Inhoud
Glycolyse is de afbraak van glucose in pyruvaat, terwijl gluconeogenese bestaat uit het aanmaken van glucose uit pyruvaat, lactaat of de tussenproducten van de Krebs-cyclus. Beide processen zijn essentiële componenten voor het energiemetabolisme van het menselijk lichaam, en hoewel ze praktisch de spiegel van elkaar zijn, heeft elk van deze reacties meer verschillen dan overeenkomsten.
De lever is de plaats waar het grootste deel van de gluconeogenese plaatsvindt (Photos.com/Photos.com/Getty Images)

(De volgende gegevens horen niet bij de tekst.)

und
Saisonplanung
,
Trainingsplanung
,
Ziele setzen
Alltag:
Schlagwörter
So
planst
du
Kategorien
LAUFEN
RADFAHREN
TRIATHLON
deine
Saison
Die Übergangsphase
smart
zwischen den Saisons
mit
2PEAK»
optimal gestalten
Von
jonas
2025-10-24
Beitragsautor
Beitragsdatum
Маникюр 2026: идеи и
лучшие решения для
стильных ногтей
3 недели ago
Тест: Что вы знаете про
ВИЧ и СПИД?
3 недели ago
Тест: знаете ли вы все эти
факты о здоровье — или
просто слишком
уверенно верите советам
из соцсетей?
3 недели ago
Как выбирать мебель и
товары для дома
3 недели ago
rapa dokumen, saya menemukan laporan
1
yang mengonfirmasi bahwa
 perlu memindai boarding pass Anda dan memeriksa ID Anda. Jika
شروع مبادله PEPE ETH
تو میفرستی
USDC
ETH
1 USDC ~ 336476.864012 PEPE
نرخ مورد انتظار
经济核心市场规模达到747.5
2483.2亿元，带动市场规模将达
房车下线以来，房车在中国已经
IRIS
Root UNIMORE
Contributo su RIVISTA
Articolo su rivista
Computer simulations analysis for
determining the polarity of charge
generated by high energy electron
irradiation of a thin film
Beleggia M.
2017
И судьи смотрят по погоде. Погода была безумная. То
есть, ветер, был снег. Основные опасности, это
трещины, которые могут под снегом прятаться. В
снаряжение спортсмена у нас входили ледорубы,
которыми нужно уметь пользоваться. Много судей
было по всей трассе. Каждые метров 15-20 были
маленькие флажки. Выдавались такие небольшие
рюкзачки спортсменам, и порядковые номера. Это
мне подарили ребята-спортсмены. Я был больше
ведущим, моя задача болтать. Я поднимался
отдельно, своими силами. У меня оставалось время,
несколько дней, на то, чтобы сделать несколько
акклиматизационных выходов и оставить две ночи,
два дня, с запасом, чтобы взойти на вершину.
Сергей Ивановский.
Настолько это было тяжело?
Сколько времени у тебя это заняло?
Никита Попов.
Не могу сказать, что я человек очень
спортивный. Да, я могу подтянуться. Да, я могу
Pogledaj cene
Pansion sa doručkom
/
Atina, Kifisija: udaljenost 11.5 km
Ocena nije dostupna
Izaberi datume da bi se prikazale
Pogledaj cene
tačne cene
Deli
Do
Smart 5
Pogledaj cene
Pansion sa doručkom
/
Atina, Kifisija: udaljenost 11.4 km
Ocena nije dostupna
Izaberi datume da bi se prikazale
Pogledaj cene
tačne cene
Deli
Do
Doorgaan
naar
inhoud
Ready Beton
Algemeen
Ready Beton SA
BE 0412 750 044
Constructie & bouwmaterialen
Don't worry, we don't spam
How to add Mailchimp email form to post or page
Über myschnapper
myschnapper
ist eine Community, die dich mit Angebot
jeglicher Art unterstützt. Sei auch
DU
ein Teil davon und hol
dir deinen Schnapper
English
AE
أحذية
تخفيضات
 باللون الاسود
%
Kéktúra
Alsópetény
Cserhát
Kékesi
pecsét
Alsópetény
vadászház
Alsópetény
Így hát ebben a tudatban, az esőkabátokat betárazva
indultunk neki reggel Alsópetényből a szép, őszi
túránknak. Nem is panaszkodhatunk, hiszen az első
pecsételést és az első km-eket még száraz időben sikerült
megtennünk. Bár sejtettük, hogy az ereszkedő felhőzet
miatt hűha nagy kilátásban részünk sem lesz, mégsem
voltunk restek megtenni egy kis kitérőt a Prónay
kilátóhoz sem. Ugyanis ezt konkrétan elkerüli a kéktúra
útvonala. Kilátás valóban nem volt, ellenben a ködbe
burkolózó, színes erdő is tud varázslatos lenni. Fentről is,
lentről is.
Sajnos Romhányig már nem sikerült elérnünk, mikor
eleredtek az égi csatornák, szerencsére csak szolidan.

Initiële en uiteindelijke verbindingen
Glycolyse begint met glucose en eindigt met pyruvaat, terwijl gluconeogenese begint met pyruvaat en eindigt met glucose. Als gevolg van glucose-afbraak genereert glycolyse twee nieuwe moleculen van adenosinetrifosfaat (ATP) en twee nieuwe moleculen van nicotinamide-adenine-dinucleotide (NADH). Hierdoor is glucose-energie beschikbaar voor cellulair gebruik en kan pyruvaat naar de mitochondriën gaan om de Krebs-cyclus binnen te gaan en meer energie te produceren. Bij gluconeogenese verbruikt de cel ATP om de glucose uit het pyruvaat te regenereren, zodat er bij de uitvoering van dit proces een nettoverlies van energie is. Glycolyse, aan de andere kant, leidt tot energiewinst.
plaats
Een ander fundamenteel verschil tussen gluconeogenese en glycolyse is waar ze voorkomen. In wezen zijn alle cellen in het lichaam in staat om glycolyse uit te voeren, wat de eerste stap is in het glucosemetabolisme dat wordt opgevangen door celmembraantransporters. Gluconeogenese komt voornamelijk voor in hepatische cellen en in kleinere hoeveelheden in de nieren, en het hoofddoel ervan is gewoonlijk het metabolisme van pyruvaat afgeleid van gedeamineerde aminozuren in plaats van glycolyse. Glycolyse en gluconeogenese komen niet gelijktijdig voor in dezelfde cel; dit zou een verspilling van middelen voor de cel zijn, omdat geen energie zou worden geproduceerd als pyruvaat constant zou worden omgezet.
doel
Juist omdat het resulteert in een verhoogde beschikbaarheid van energie, neemt de glycolyse toe als de cel energie nodig heeft en afneemt als er een overschot is. Dit komt door feedbackmechanismen waarbij regulerende enzymen betrokken zijn bij glycolyse. Gluconeogenese daarentegen wordt meestal uitgevoerd om glucose te produceren dat naar de andere cellen van het lichaam wordt geëxporteerd. Levercellen kunnen glucose uit gluconeogenese niet metaboliseren.
Hormonale regulatie
Ten slotte beïnvloedt de afgifte van pancreashormonen als reactie op voedselinname de glycolyse en gluconeogenese op een andere manier. Insuline, die door het lichaam wordt afgegeven als reactie op koolhydraten en sommige eiwitten, zorgt ervoor dat veel van de cellen in het lichaam de internalisatie van glucose en de overdracht van regulerende enzymen die betrokken zijn bij glycolyse, verhogen. Insuline verlaagt de gluconeogenese in de lever. Glucagon, waarvan de afgifte wordt gestimuleerd door eiwitten en lage bloedsuikerspiegels, leidt tot verhoogde gluconeogenese en verminderde glycolyse in levercellen.